EXERCISE: Nothing outside the range is to be copied. From the entries below, reproduce exactly the lines starting at the one with "ring pip: (214, 174)" and ending at the one with "index tip: (305, 37)", without pictures.

RECORDS FOR THIS TASK:

--

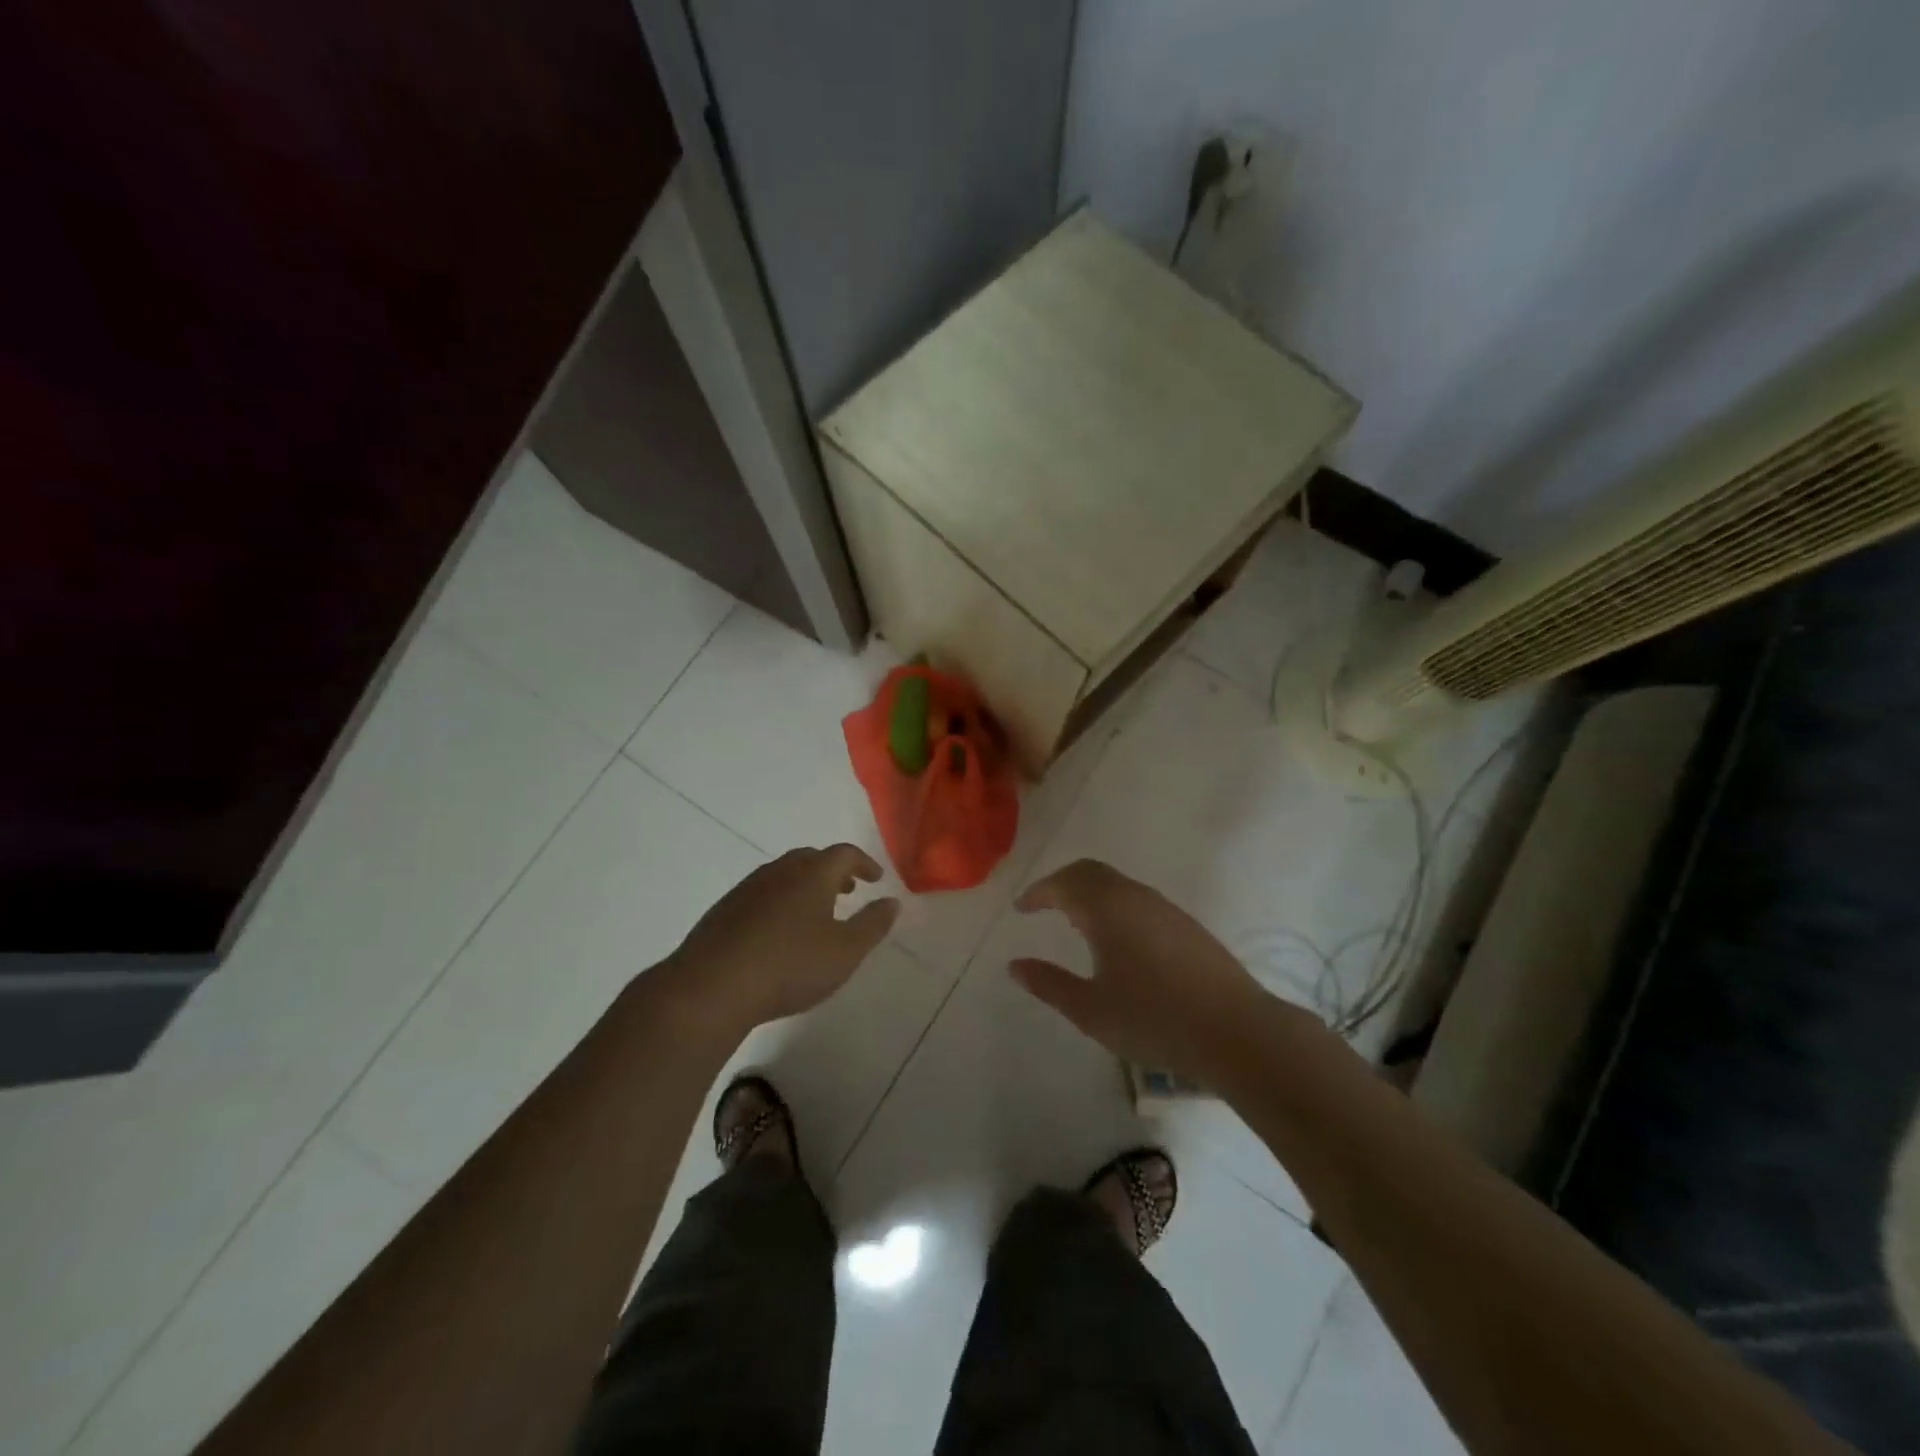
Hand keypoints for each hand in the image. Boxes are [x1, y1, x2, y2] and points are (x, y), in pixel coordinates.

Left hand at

--

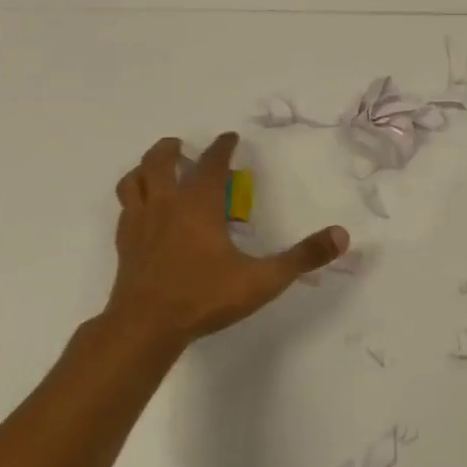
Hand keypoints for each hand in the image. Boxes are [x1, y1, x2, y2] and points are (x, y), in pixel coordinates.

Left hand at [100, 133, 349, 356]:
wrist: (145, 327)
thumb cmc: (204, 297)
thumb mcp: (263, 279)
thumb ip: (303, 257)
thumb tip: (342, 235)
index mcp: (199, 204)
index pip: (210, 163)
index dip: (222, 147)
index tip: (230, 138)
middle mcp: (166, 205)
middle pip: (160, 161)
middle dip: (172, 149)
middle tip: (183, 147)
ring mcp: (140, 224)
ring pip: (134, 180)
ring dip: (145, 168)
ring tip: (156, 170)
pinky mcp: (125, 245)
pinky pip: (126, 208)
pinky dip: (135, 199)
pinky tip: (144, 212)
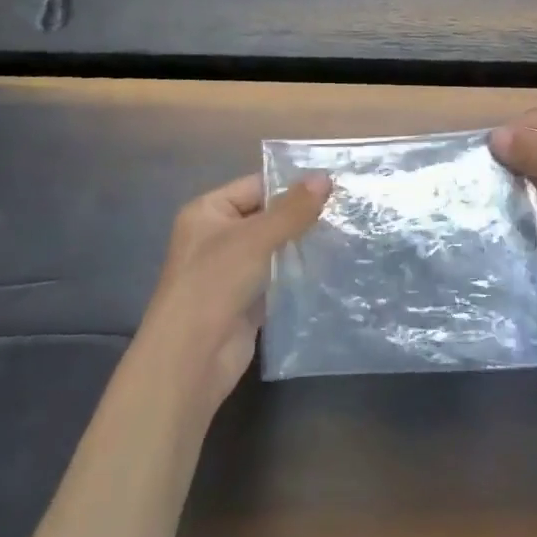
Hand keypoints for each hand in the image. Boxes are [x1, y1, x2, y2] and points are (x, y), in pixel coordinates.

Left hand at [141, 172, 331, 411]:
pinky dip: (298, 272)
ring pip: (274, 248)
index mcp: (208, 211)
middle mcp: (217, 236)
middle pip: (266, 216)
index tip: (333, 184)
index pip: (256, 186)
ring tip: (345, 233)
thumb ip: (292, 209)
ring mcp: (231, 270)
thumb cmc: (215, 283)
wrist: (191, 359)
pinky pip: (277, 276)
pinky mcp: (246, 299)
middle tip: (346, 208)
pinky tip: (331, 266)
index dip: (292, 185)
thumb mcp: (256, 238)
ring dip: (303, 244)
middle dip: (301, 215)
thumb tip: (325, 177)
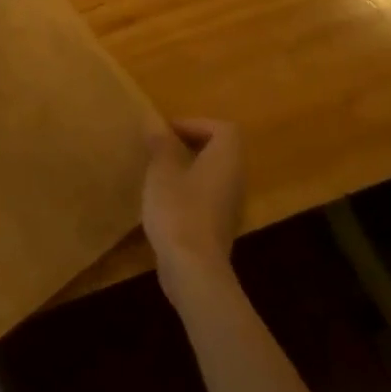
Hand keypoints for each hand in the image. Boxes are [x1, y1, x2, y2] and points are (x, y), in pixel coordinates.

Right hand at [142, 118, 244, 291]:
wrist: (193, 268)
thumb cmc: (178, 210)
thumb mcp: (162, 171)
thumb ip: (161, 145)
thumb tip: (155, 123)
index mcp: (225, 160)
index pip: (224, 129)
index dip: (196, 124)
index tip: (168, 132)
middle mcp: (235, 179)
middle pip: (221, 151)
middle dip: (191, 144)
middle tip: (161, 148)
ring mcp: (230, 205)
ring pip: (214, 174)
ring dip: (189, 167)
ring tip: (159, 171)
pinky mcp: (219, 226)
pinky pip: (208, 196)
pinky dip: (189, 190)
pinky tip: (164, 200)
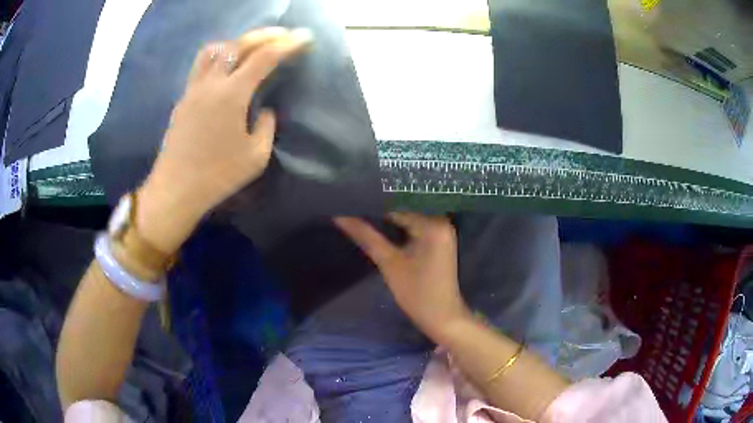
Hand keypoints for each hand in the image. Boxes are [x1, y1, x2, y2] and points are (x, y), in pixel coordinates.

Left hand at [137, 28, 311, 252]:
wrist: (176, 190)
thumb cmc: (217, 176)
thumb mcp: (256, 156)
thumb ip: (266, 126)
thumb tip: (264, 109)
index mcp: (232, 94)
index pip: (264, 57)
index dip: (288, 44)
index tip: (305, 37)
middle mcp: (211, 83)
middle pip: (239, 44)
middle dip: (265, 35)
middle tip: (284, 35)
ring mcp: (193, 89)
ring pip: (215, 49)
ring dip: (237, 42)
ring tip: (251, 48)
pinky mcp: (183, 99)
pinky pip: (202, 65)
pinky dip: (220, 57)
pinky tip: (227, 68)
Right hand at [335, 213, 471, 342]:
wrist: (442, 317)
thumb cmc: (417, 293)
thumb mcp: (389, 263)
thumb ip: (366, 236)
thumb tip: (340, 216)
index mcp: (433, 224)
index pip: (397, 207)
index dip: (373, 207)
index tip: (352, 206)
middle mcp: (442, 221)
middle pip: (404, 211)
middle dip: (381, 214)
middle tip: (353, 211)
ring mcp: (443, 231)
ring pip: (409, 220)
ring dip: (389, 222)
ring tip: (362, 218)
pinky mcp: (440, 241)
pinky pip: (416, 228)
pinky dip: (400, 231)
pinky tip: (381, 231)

--

ANSWER SECTION:
ring pip: (214, 174)
ring dip: (189, 167)
ring tip: (159, 171)
pinky mcp: (219, 226)
pinky pip: (208, 196)
pinky dip: (189, 190)
pinky tip: (164, 200)
Hand keypoints for each hand in the image. Boxes are [x1, y1, x2, y2] and points are (x, y), in pixel coordinates.

Left hand at [137, 28, 311, 252]:
wrist: (176, 190)
thumb cmc: (217, 176)
thumb mcp: (256, 156)
thumb ip: (266, 126)
thumb tip: (264, 109)
index mcp: (232, 94)
index pip: (264, 57)
index dip: (288, 44)
index tip: (305, 37)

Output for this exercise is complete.